Which brings us to the tribulations of conservative antagonists of former Texas Speaker Joe Straus now that the San Antonio Republican has left public office. Straus’ departure ended years of steady carping from conservatives who didn’t think he was sufficiently Republican and that he was blocking their priorities.That departure alsocost those folks a first paragraph that has served them so well in organizing, activating and fundraising emails for the last decade.
Checked your email in the last few weeks? In their search for a new Straus, the far right has begun making a fresh enemy of the man elected by the Texas House to replace the former speaker.
Dennis Bonnen.
He’s an odd choice for the job, and for a number of reasons.
He’s conservative.
He’s close to Gov. Greg Abbott, a hero of the right.
And the just-ended legislative session that struck some of those activists as an exercise in moderate mediocrity was hailed by Lt. Gov. Dan Patrick — another conservative Texas icon — as “winning the Super Bowl.” Patrick regularly pointed to his working relationship with Bonnen as a key factor in the success of the session, contrasting it with his prickly relationship with Straus.

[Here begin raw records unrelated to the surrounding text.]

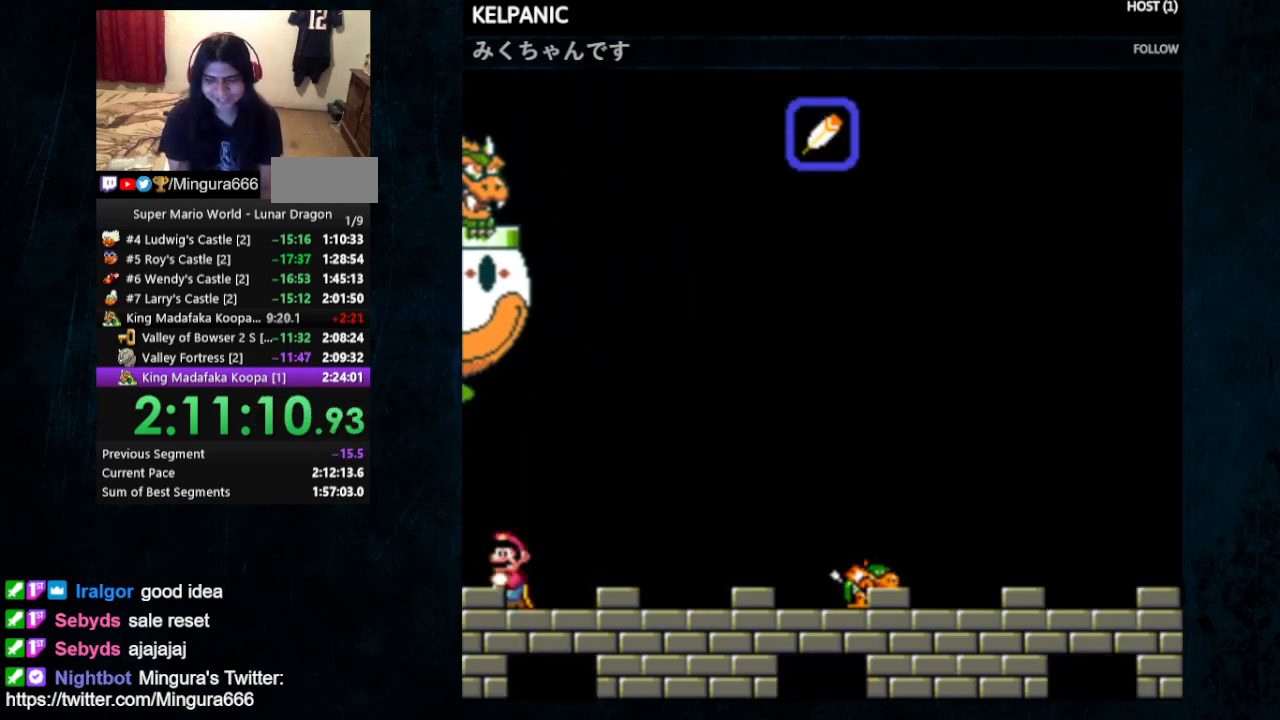
{"buttons": ["Y"], "events": []}
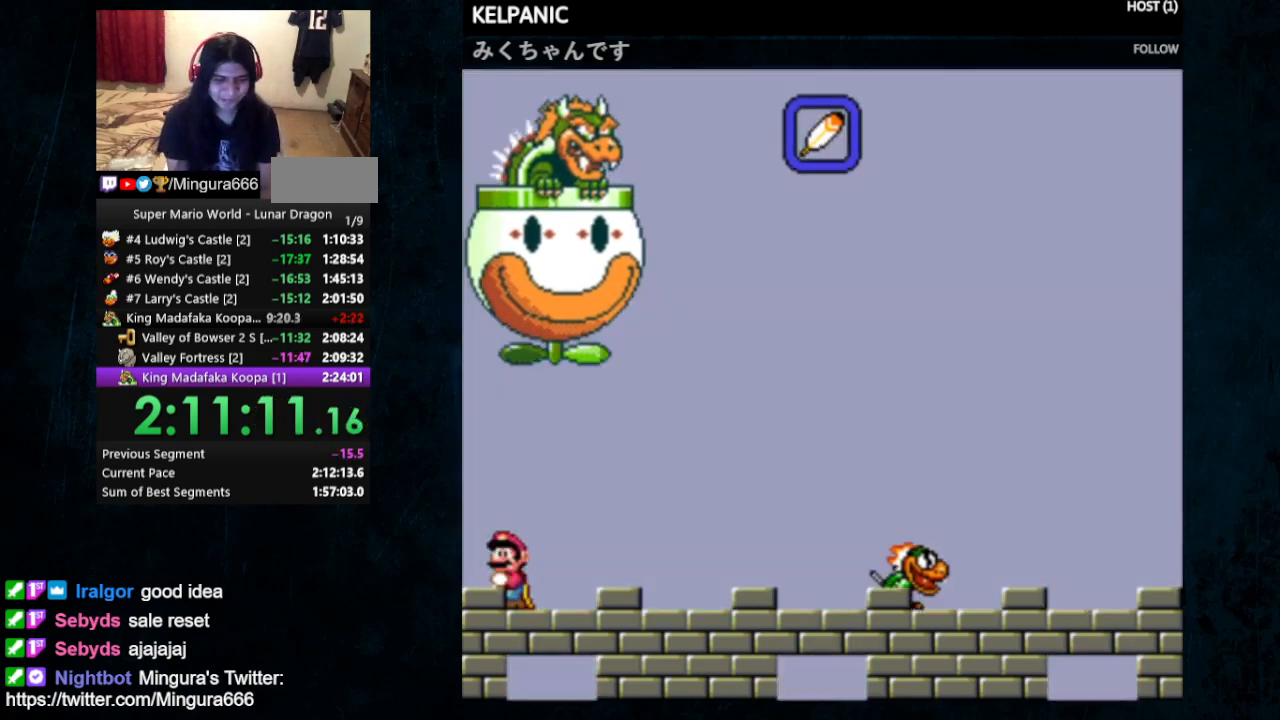
{"buttons": ["Y"], "events": []}
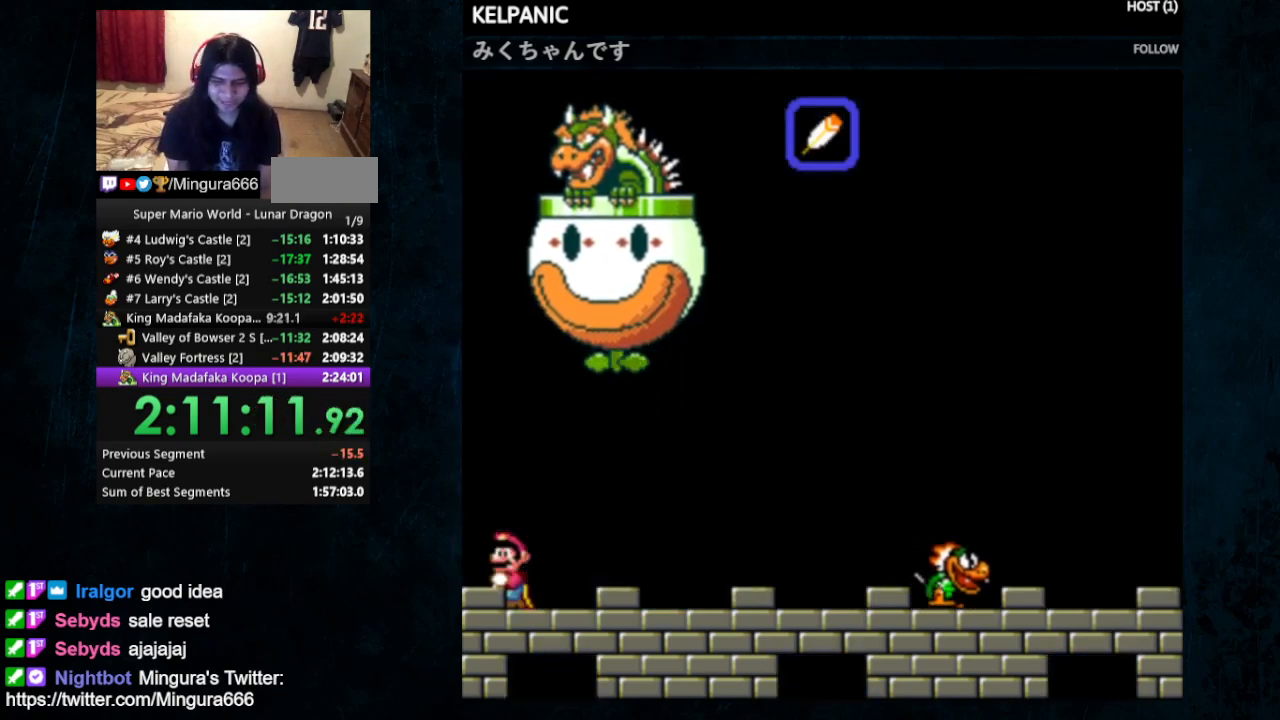
{"buttons": ["Y"], "events": []}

Both Bonnen and Straus came into office with Republicans in the majority, but not in an overwhelming one. That first Straus success, in 2009, amounted to his cardinal sin: He overthrew sitting Republican Speaker Tom Craddick with what started as a coalition of most of the House’s Democrats and about a dozen-and-a-half Republicans. Straus won all five of his elections as speaker with most of the Republicans on his side, but that first impression stuck to him.
It didn’t help that the House was, for most of the 10 years Straus was in charge, more moderate than the Senate. The normal formulation — the House runs hot, the Senate is the calming element — flipped. The House became the brake on a Senate where Patrick, a Republican firebrand, was leading a body where Republicans were eager and willing to fall in behind him.

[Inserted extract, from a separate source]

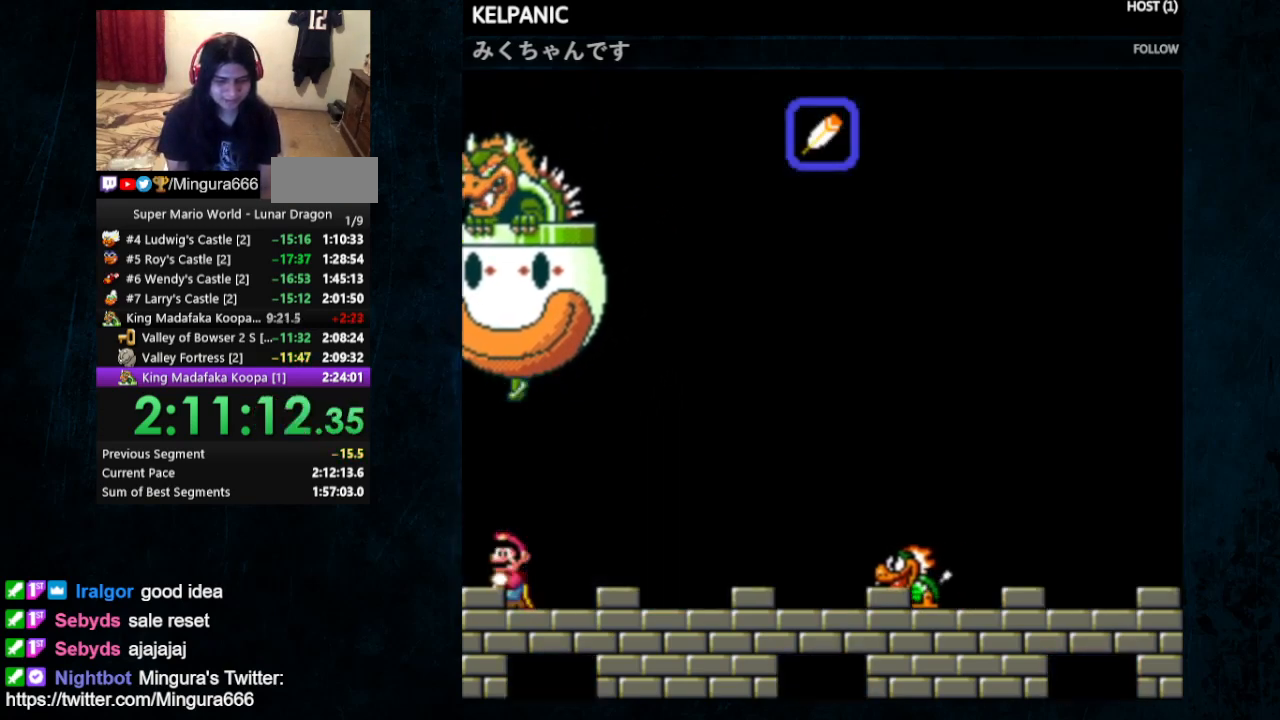
{"buttons": ["Y"], "events": []}
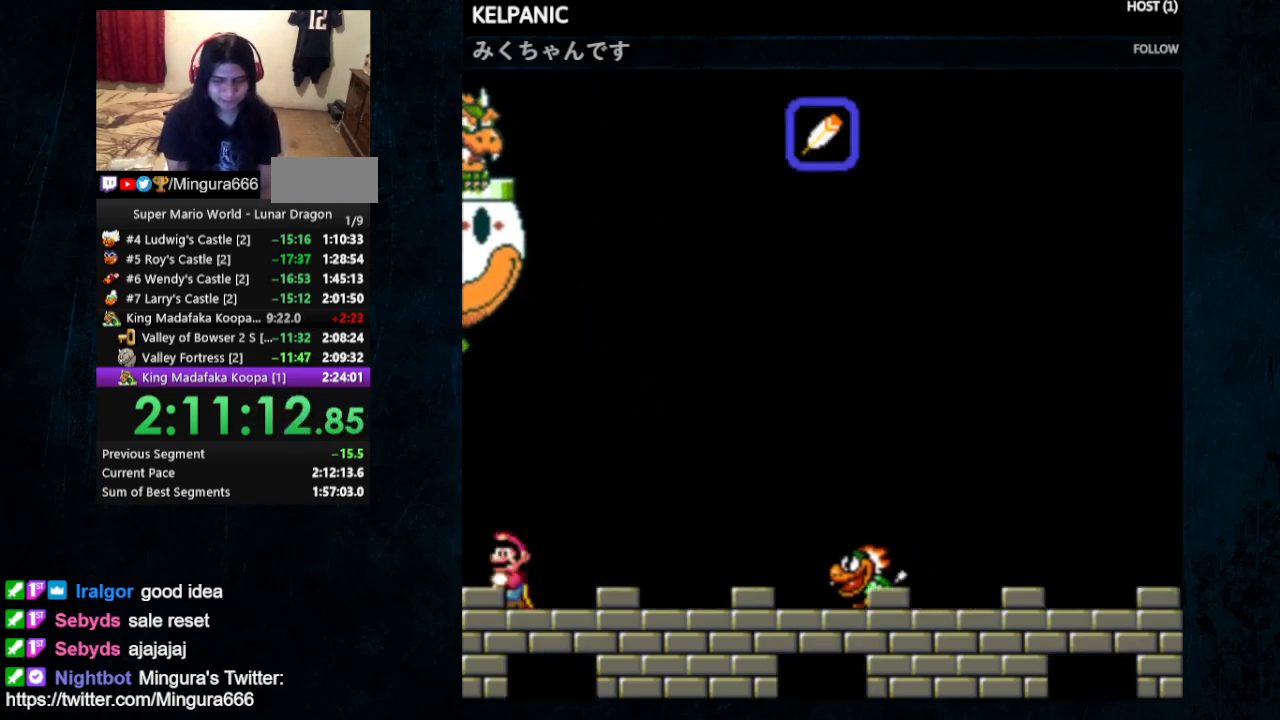
{"buttons": ["Y", "DPAD_UP", "DPAD_RIGHT"], "events": [[200, "DPAD_RIGHT", "down"], [333, "DPAD_UP", "down"]]}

If you scratch out the names and look at the results, Bonnen’s House worked a lot like Straus’ did, and for some of the same reasons. Republicans had an 83-67 edge over the Democrats, not enough to bury the minority and not enough to ignore the Democrats on most issues. Conservative legislation from the Senate — an effort to ban municipal sick leave laws, a proposal that would have made it harder for cities to remove Confederate monuments — died in the House. It went the other way, too: Patrick singlehandedly spiked House legislation that would have lowered the penalties for people caught with small amounts of marijuana.
Results like those weren’t surprising this year, and wouldn’t have been surprising in 2017, 2015 or 2013, either.
The big result of this session, however, would have been surprising then, which explains the smiles on the faces of the governor, lieutenant governor and speaker. The Legislature passed a sweeping public education bill that reworks the financing of public schools in Texas, raises pay and benefits for veteran teachers, increases state funding and cuts school property tax rates. They passed a property tax bill that requires voter approval of local property tax revenue increases of more than 3.5%. They passed major mental health, school safety and human trafficking bills.
Those three — and most legislators, too — came out crowing about the things that got done, largely ignoring what was left undone.
But the conservative wing of the party is restive. Bonnen, hoping to continue the comity and goodwill that marked this session, said House members should stay out of one another’s reelection races, threatening to punish those who campaigned against colleagues of either party.
Going into an election year where Republicans are trying to regain some of the 12 House seats they lost to Democrats in 2018, and where Democrats are trying to win the nine additional seats that would give them a majority, that didn’t sit well with Republicans. Neither did Bonnen’s statement that his Speaker pro tempore — Joe Moody of El Paso — would make a good speaker should the Democrats get the majority.
Watch your inbox. That’s the kind of material that makes for a solid first paragraph in a fundraising appeal.